Input material
****

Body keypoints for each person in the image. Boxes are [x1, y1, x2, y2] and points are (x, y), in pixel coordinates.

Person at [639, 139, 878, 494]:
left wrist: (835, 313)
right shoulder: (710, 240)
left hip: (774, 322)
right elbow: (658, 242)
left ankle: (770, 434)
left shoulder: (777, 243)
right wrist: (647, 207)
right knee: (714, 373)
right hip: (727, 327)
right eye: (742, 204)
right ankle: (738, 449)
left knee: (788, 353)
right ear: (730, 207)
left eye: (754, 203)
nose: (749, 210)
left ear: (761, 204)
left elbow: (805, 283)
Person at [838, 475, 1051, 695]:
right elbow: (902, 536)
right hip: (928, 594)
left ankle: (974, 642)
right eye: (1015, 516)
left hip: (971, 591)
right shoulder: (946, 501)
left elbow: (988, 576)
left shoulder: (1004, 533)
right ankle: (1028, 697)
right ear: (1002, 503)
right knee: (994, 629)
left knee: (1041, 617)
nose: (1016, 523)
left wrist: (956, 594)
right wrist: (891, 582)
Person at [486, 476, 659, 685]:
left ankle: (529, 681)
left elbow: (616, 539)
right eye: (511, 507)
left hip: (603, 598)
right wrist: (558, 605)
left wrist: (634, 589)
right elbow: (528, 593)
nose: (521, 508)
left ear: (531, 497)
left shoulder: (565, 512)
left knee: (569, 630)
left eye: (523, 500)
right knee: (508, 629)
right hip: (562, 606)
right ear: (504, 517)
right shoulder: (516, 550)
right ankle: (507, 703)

****

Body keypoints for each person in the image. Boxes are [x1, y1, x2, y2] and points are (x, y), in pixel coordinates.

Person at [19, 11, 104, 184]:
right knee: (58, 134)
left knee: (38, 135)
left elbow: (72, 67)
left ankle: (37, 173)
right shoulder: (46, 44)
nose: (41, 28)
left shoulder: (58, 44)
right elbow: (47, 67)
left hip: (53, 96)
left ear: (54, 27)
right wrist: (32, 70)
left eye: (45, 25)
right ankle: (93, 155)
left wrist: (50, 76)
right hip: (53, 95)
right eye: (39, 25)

****

The task
Taking the listing above as the source, transcribe only the lines starting at the line with "right shoulder: (946, 501)" and going through the line with "right ankle: (507, 703)", unaltered and with both ends included.

Expected output
right shoulder: (946, 501)
left elbow: (988, 576)
left shoulder: (1004, 533)
right ankle: (1028, 697)
right ear: (1002, 503)
right knee: (994, 629)
left knee: (1041, 617)
nose: (1016, 523)
left wrist: (956, 594)
right wrist: (891, 582)
Person at [486, 476, 659, 685]:
left ankle: (529, 681)
left elbow: (616, 539)
right eye: (511, 507)
left hip: (603, 598)
right wrist: (558, 605)
left wrist: (634, 589)
right elbow: (528, 593)
nose: (521, 508)
left ear: (531, 497)
left shoulder: (565, 512)
left knee: (569, 630)
left eye: (523, 500)
right knee: (508, 629)
right hip: (562, 606)
right ear: (504, 517)
right shoulder: (516, 550)
right ankle: (507, 703)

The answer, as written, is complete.